→ **Stated exercise**:
Update the data in the stretch from the line containing "pose: elev=358.4 azim=342.0" through the end of the data by replacing "dist" with "distance" and leaving everything else unchanged. Omit the pictures from your answer.
--- START ---
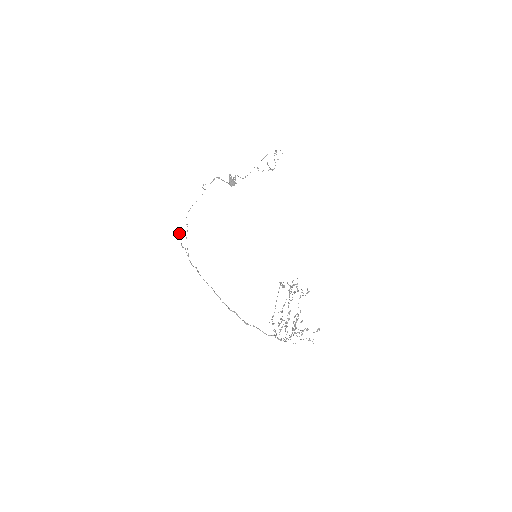
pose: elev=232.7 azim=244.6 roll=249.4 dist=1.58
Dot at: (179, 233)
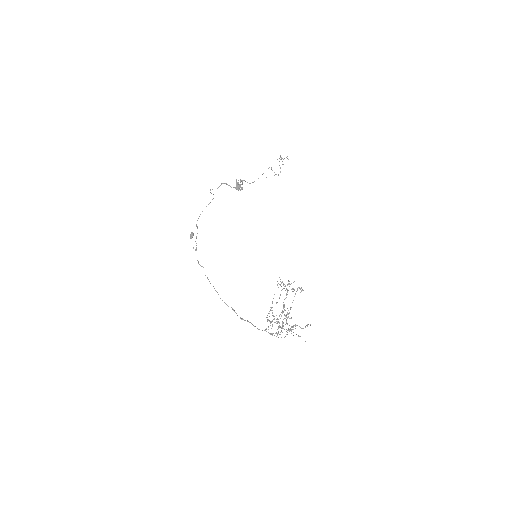
Dot at: (190, 235)
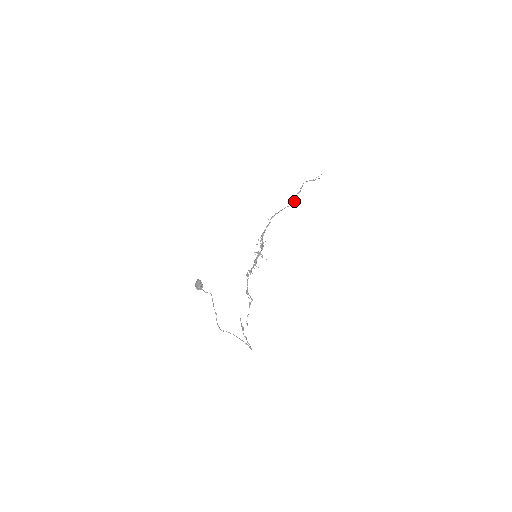
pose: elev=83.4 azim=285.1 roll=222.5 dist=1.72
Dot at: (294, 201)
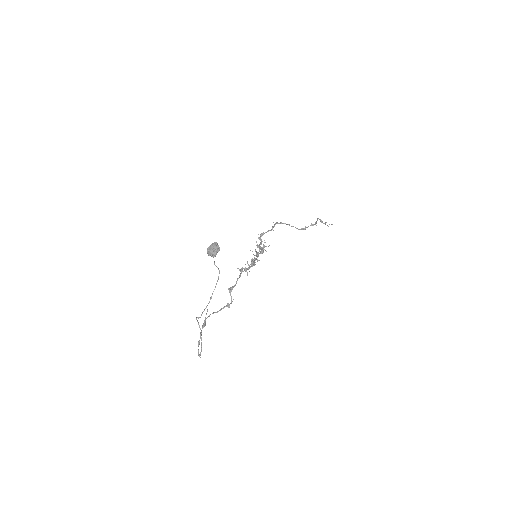
Dot at: (305, 229)
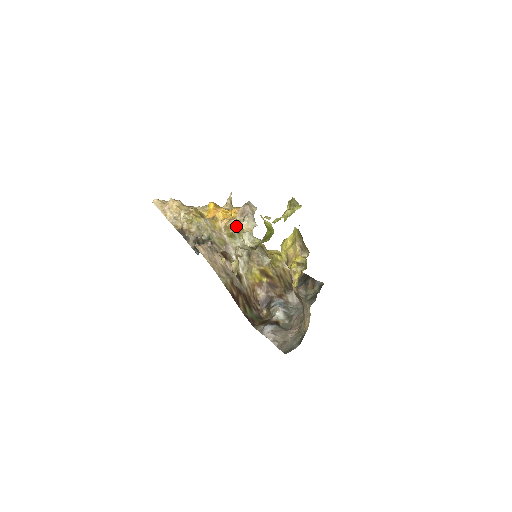
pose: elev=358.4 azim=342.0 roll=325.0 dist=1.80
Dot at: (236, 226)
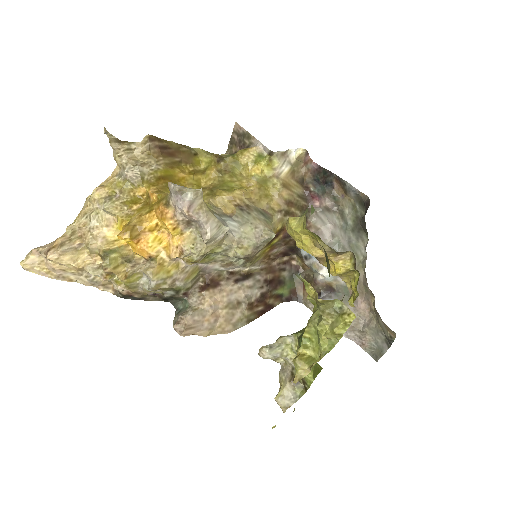
Dot at: (199, 254)
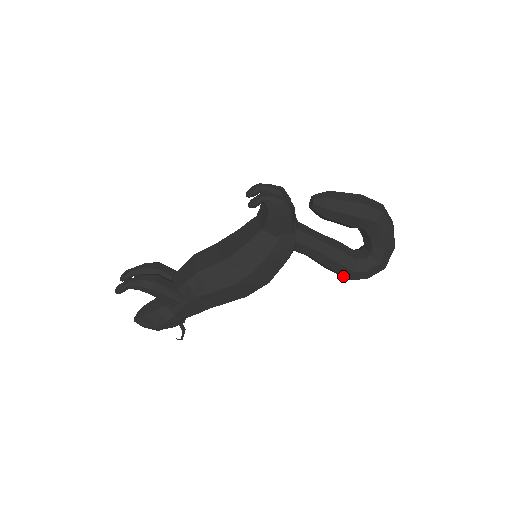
--- END ---
→ **Task solution**:
pose: elev=358.4 azim=342.0 roll=325.0 distance=1.80
Dot at: (236, 226)
Dot at: (199, 254)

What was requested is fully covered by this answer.